National

Carney duped Canada

The Mark Carney juggernaut is Canada’s big political story of 2025. He walked into the top elected role in Canada’s government before the public even made him a member of Parliament. He revived a party disdainfully rejected by the Canadian public and rallied it to a near-majority win. As Prime Minister, Carney has made headlines. What he hasn’t done is much to change the country in its domestic direction or its trade relationship with the United States.

Pressure from Alberta, the federal Conservatives, and U.S. President Donald Trump are the main reasons the current Liberal regime differs at all from the previous one. It was clear from Carney’s book Values that he lauded Trudeau-era Canadian initiatives towards net zero carbon emissions, including the consumer carbon tax he reduced to zero earlier this year.

Yes, Carney has signed a memorandum of understanding with the Alberta government to get a pipeline built. However, that pipeline is only a concept. As a concession, Alberta finally gave way on higher carbon taxes for industrial producers. This means the whole country will get them also. Either way, Canadians will still pay more carbon taxes.

Trudeau-era deficits are here to stay. They will be at least $57 billion annually through 2029-30. Along the way, Clean Electricity Regulations will get increasingly stringent. We know the Clean Electricity Investment Tax Credits will cost the government $103 billion by 2035. What we don’t know is how much more our energy bills will go up. We just know that they will, because if clean energy paid for itself, such drastic government interference would not be necessary to skew the market.

Meanwhile another bad agenda advances: the infusion of so-called “woke” values over our airways and internet, representing a corresponding threat to free speech. Bill C-9 lowers the threshold for “harmful content” beyond previous standards for hate speech, ones in alignment with court decisions. The legislation also adds provisions for hateful symbols, without defining what they are. Regulators will do that later. Just ask gun advocates where that can end up.

Proposed amendments to Bill C-9 would also take away a religious defense from allegedly hateful comments against protected groups. Marc Miller, a longtime Trudeau friend, now Minister of Canadian Identity and Culture, has already said that certain Bible verses are hateful. It is hard to see this as an attack on the Bible that will turn law enforcement against the wrong people. Will atheists, Christians, and Jews be able to say Mohammed was a false prophet, or will that be off limits too?

Carney started a Major Projects Office, ostensibly to get Canadian projects done. What’s missing is a legislative agenda to roll back the regulations the Trudeau Liberals created. The regulatory environment is so intimidating and uncertain that companies gave up on doing anything. Carney’s answer is to let those regulations remain but allow his government to veto many of them entirely at their own discretion.
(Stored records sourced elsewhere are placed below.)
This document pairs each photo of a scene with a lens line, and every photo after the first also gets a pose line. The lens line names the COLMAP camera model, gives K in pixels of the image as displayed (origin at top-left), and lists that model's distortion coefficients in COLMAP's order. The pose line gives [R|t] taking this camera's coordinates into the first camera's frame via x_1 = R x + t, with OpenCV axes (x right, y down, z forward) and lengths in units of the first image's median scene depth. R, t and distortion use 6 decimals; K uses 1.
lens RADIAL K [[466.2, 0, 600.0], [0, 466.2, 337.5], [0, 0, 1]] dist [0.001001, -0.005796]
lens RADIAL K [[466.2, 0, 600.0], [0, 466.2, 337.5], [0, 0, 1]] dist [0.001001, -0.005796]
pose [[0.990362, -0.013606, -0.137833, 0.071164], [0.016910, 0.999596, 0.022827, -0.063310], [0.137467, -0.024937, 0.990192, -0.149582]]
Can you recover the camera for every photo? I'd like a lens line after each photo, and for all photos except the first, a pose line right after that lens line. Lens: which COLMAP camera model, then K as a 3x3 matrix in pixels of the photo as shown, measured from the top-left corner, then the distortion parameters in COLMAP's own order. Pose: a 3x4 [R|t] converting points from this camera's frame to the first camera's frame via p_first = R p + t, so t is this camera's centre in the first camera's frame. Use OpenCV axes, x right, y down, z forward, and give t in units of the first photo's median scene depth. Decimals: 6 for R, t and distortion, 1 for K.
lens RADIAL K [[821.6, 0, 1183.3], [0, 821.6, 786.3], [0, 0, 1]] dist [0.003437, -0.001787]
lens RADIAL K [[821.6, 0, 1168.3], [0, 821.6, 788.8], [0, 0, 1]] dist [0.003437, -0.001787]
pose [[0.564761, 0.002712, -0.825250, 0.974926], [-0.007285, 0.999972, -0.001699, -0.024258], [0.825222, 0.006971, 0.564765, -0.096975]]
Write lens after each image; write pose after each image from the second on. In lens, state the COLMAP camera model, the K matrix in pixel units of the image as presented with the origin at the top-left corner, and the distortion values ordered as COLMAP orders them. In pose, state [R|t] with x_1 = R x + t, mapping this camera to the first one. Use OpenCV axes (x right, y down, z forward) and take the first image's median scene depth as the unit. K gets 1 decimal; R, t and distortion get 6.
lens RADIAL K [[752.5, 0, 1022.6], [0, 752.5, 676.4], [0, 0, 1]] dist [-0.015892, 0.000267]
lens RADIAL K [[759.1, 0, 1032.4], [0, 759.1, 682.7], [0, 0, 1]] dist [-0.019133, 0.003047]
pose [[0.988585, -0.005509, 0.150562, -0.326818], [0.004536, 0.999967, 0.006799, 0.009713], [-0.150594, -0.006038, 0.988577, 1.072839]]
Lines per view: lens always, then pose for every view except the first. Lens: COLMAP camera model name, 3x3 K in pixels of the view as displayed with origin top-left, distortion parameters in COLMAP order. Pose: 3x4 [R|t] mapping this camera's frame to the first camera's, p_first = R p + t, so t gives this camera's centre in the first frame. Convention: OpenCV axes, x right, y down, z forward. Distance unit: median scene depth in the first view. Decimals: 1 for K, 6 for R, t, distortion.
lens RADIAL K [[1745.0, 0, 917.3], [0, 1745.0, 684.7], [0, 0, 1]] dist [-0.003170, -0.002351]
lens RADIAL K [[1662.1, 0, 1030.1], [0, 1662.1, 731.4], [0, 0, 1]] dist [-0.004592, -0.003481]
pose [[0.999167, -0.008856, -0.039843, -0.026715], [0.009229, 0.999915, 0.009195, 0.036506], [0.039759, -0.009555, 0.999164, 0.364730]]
This misguided solution creates its own problems. It increases the politicization of what used to be an objective process. The Trudeau cabinet gave itself veto powers on project approvals, which is why the Northern Gateway Pipeline was cancelled. The Carney government goes to the next level by allowing itself to veto some parts of the entire system. If regulations are there for a reason, do we really want them cancelled entirely for hand-picked projects?

Of course, Carney was elected on a wave of anti-Trump sentiment, given the U.S. president’s talk about making Canada the 51st state. Despite Trump’s comment that he’d find Carney easier to work with than Pierre Poilievre, Carney rode a wave of Trump Derangement Syndrome to victory.

Time quickly showed that Carney was not going to be the tough adversary he was touted to be. It came to light he had quietly dropped tariffs on U.S. goods before the election. In early May, Carney and Trump stood together, both with thumbs up for the cameras. Carney said nothing when Trump called cabinet minister Chrystia Freeland “a terrible person” even though Carney is her son’s godfather. Instead, Carney lauded Trump as a “transformational president.”

Carney even introduced a new impediment to trade talks. In September, he pledged Canada would acknowledge a Palestinian state. Trump said that would make it “very hard” for the U.S. to reach an agreement with Canada.

Perhaps the story of 2025 is not so much Carney, but a fickle and fooled Canadian public. Voters went from being anti-Liberal and anti-Trudeau to being pro-Liberal to be anti-Trump. As the year ends, Trump has changed little and neither have the Liberals. More than anything else, 2025 was the year of the duped Canadian. In the name of seeking change, we got more of the same.